The Violet Hour
Page 13
28
COLDICOTT AND CROWE, Inc., was an antique jewelry emporium in the Old Arcade – the highly ornate, multistory arcade that spanned from Euclid Avenue to Superior Avenue, right around Fourth Street. The store was located on the first level, near the food court. Nicky sat at one of the miniature tables they put out into the arcade, the Barbie and Ken furniture that had chairs big enough for two thirds of the average ass.
From his vantage he could see the entire showroom of Coldicott and Crowe – three women, one man. It was clear just who Geoffrey Coldicott was in that group, Nicky thought. Geoffrey was tall and spidery, about forty, gravedigger-pale, a perfect archetype of gothic jeweler. He had a long, soft-looking body and wore a dark suit that hung upon his shoulders like a prayer shawl. At the moment, Geoffrey was bent over the counter, poring over something with his jeweler’s loupe.
Fortunately, Nicky had found two listings for Coldicott. One was Coldicott and Crowe at the Arcade. The other was listed as Coldicott, Geoffrey D., estate appraiser, same address in the Old Arcade.
All things considered, even if he did write the story, Nicky knew he would have to go to the cops. People on a list seemed to be dying one by one, and the police had to be made aware of that fact, if they weren’t on it already. But before he made that move, he simply had to know what the hell was going on here. He had to know if any of these people knew any of the others. If they had all received this poem in the mail, if this poem meant anything to them. It was simply too good to give up.
He downed his coffee, walked over to a pay phone, made the call.
‘Mr Coldicott?’ Nicky said. He was standing next to the food court at the Superior side of the Arcade. He could see Geoffrey Coldicott through a thin panel of glass in the store next to Coldicott and Crowe, some kind of new age boutique.
‘Yes, this is Geoffrey Coldicott. How may I help you?’

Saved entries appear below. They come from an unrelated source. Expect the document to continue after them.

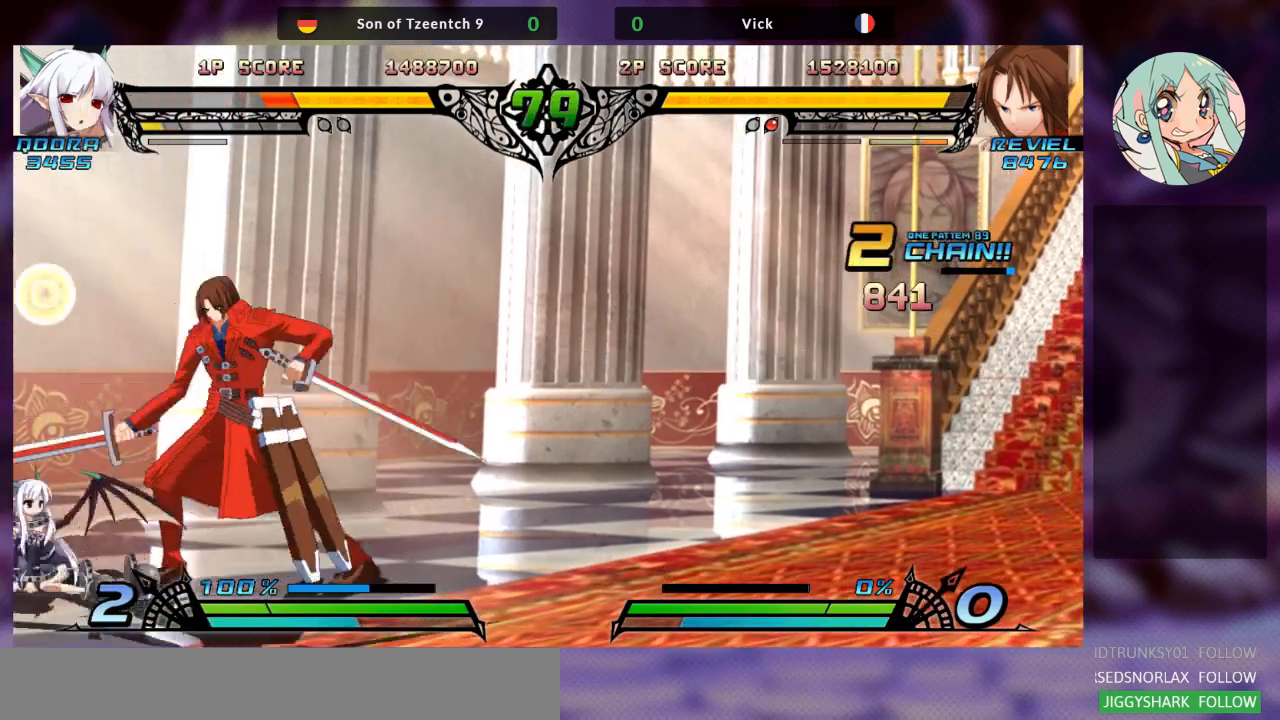
{"dt_ms": 500, "buttons": [], "left_stick": "center", "events": [[100, "left_stick", "down-right"], [267, "SQUARE", "down"], [400, "SQUARE", "up"], [500, "left_stick", "center"]]}
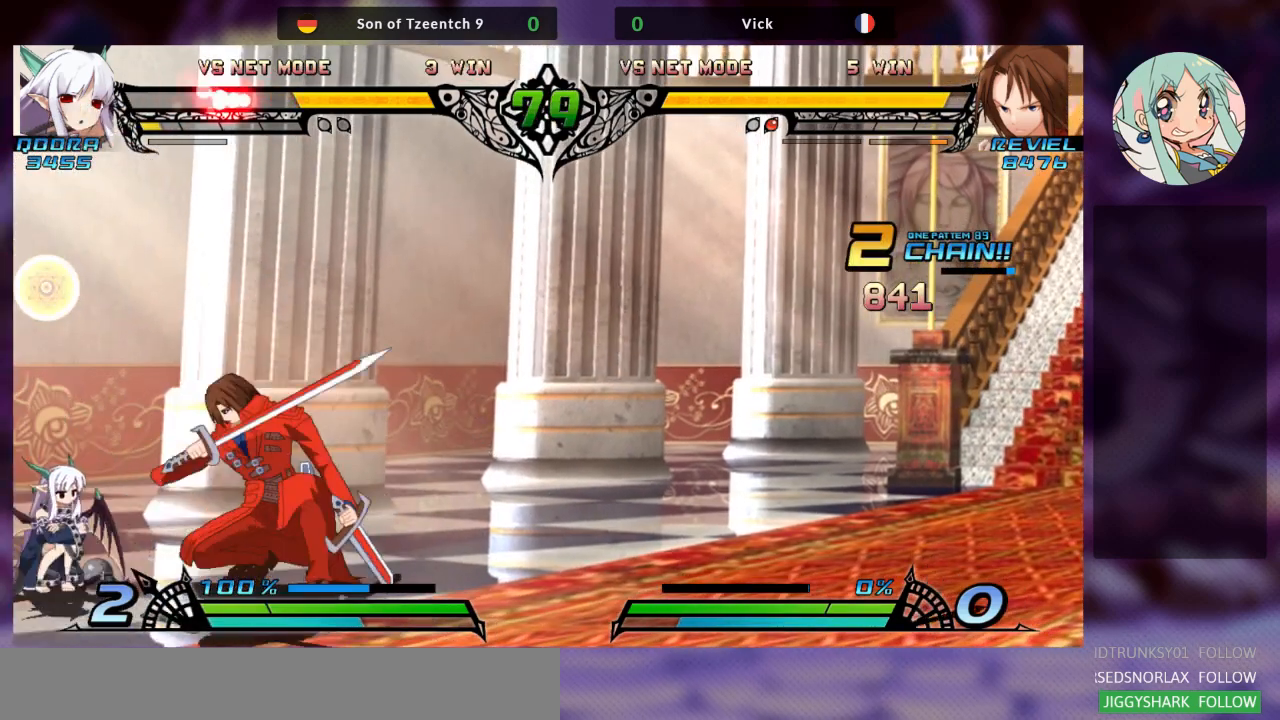
{"dt_ms": 500, "buttons": ["SQUARE", "R2"], "left_stick": "center", "events": [[200, "SQUARE", "down"], [300, "SQUARE", "up"], [333, "R2", "down"], [433, "SQUARE", "down"]]}
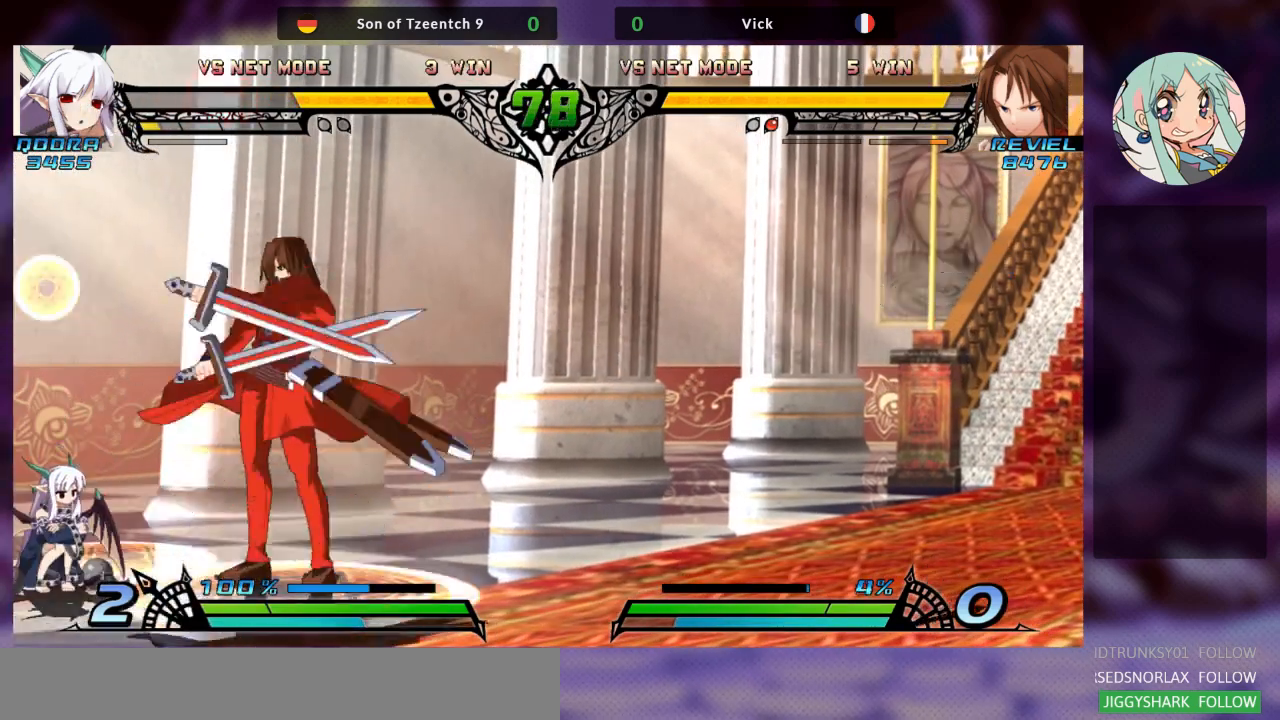
{"dt_ms": 500, "buttons": ["SQUARE"], "left_stick": "center", "events": [[33, "SQUARE", "up"], [100, "R2", "up"], [500, "SQUARE", "down"]]}
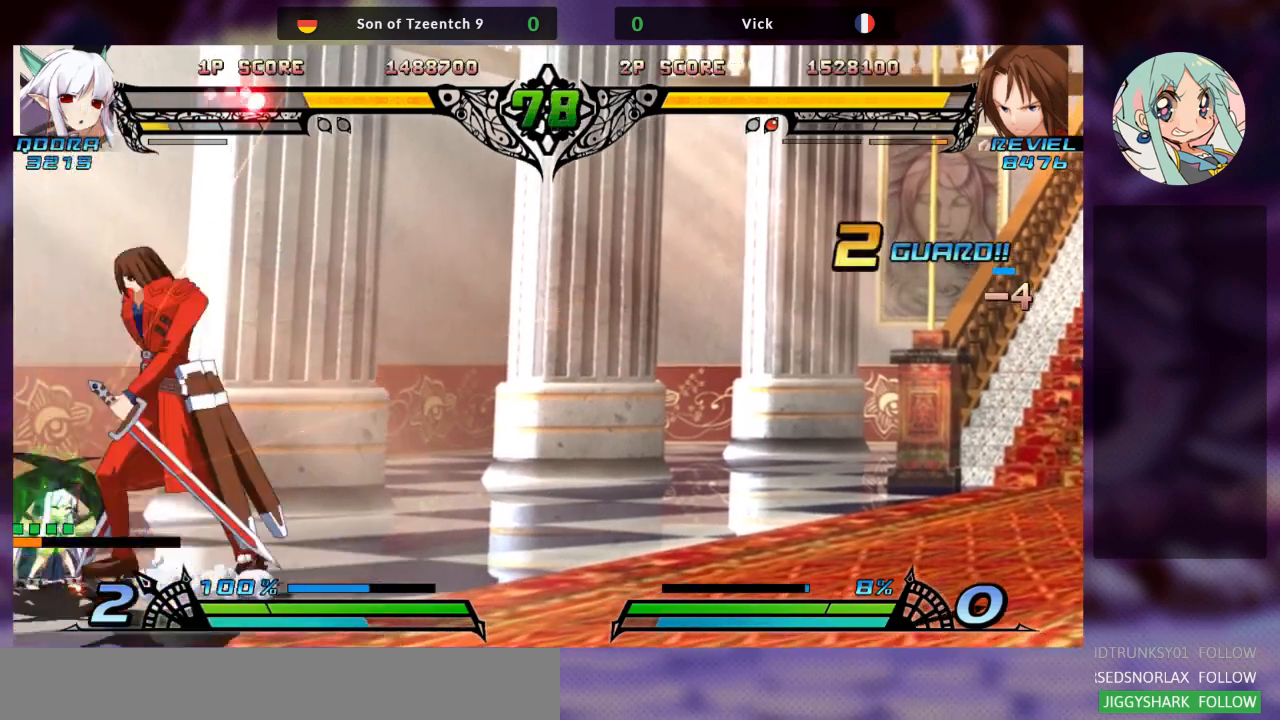
{"dt_ms": 500, "buttons": [], "left_stick": "center", "events": [[100, "SQUARE", "up"], [200, "SQUARE", "down"], [300, "SQUARE", "up"], [367, "TRIANGLE", "down"], [500, "TRIANGLE", "up"]]}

‘Mr Coldicott, my name is Nicholas Stella, and I’m a writer here in Cleveland, working on a story for Esquire magazine.’ A tiny lie, and no one had checked yet. Not once. ‘Are you familiar with that publication, Mr Coldicott?’
‘Certainly.’
‘I was wondering if you might have a few minutes to talk to me today.’
‘Can I ask what this is about first?’
‘Well, it’s a matter of some importance, so I’d rather we did it face-to-face. When would be convenient for you? I’m right downtown now, so anytime would be good for me.’
Nicky knew he was pushing. Geoffrey Coldicott pushed back. Nicky saw him straighten up through the windows, his praying-mantis body taking on a defensive posture.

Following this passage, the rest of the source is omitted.